§ **Problem description**: Copy the data that follows, character for character, minus the pictures.

§ **Dataset extract**:
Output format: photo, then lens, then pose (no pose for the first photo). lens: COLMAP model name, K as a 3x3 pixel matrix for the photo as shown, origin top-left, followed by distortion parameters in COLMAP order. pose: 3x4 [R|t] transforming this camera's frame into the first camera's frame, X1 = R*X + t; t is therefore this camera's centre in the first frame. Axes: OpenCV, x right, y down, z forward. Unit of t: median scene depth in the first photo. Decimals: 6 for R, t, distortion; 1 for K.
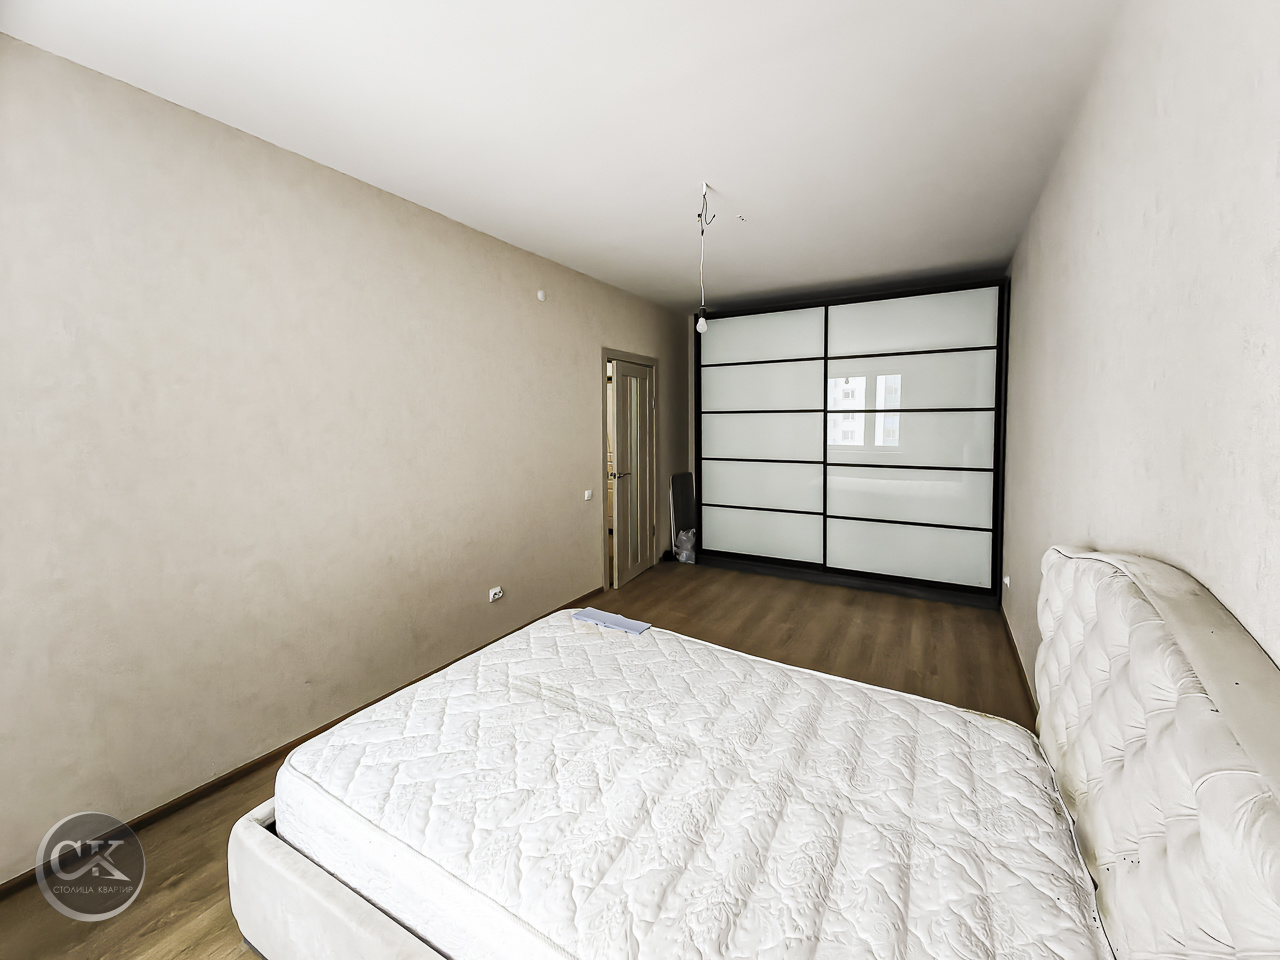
lens RADIAL K [[517.8, 0, 613.0], [0, 517.8, 455.4], [0, 0, 1]] dist [0.025877, -0.012823]
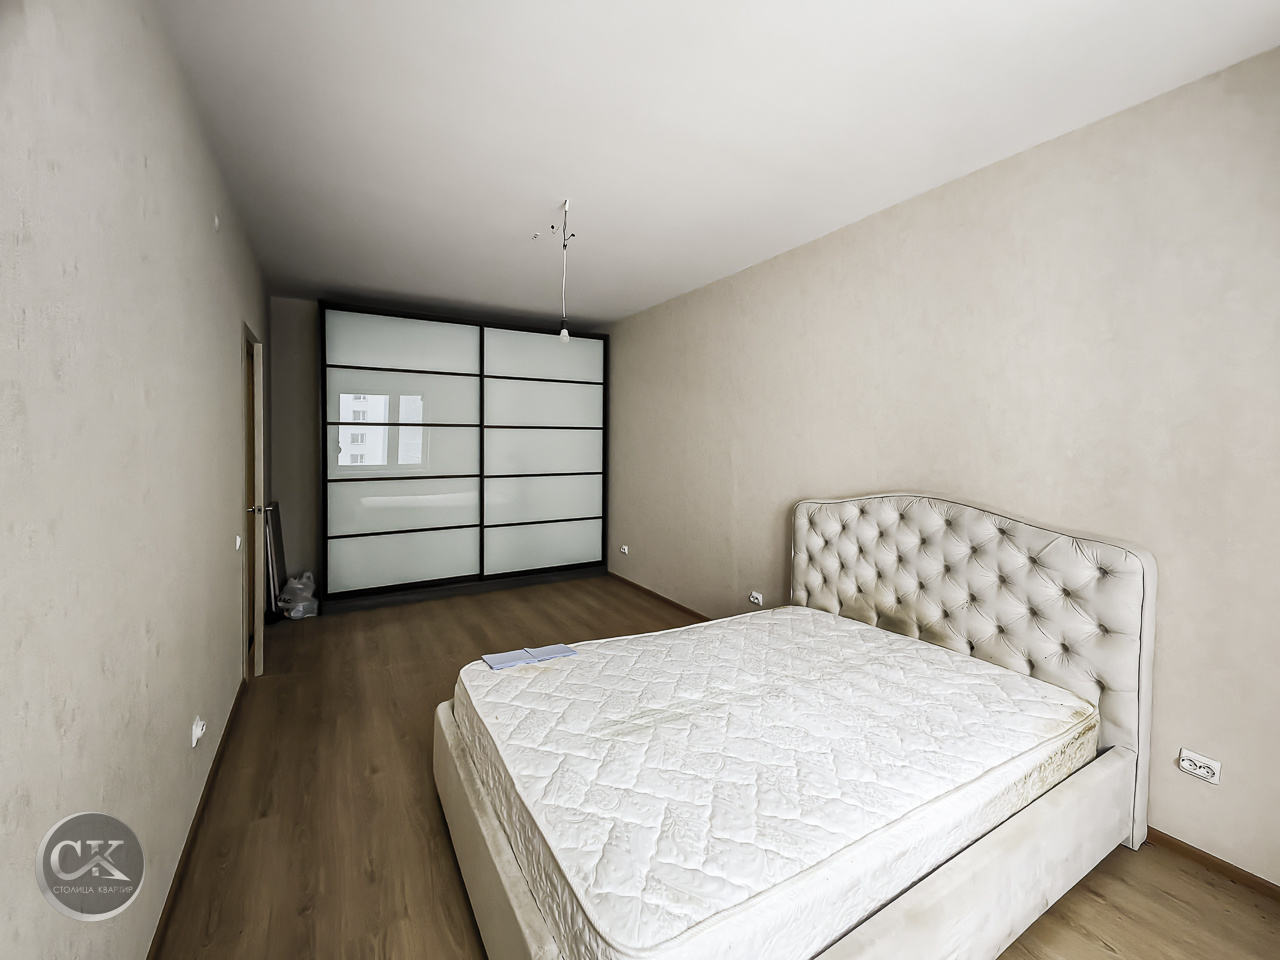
lens RADIAL K [[527.4, 0, 639.0], [0, 527.4, 456.8], [0, 0, 1]] dist [-0.000618, -0.000080]
pose [[0.478224, -0.019994, 0.878010, -0.434670], [0.053526, 0.998546, -0.006415, 0.000225], [-0.876605, 0.050064, 0.478598, 0.252874]]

§ **Task response**:
Output format: photo, then lens, then pose (no pose for the first photo). lens: COLMAP model name, K as a 3x3 pixel matrix for the photo as shown, origin top-left, followed by distortion parameters in COLMAP order. pose: 3x4 [R|t] transforming this camera's frame into the first camera's frame, X1 = R*X + t; t is therefore this camera's centre in the first frame. Axes: OpenCV, x right, y down, z forward. Unit of t: median scene depth in the first photo. Decimals: 6 for R, t, distortion; 1 for K.
lens RADIAL K [[517.8, 0, 613.0], [0, 517.8, 455.4], [0, 0, 1]] dist [0.025877, -0.012823]
lens RADIAL K [[527.4, 0, 639.0], [0, 527.4, 456.8], [0, 0, 1]] dist [-0.000618, -0.000080]
pose [[0.478224, -0.019994, 0.878010, -0.434670], [0.053526, 0.998546, -0.006415, 0.000225], [-0.876605, 0.050064, 0.478598, 0.252874]]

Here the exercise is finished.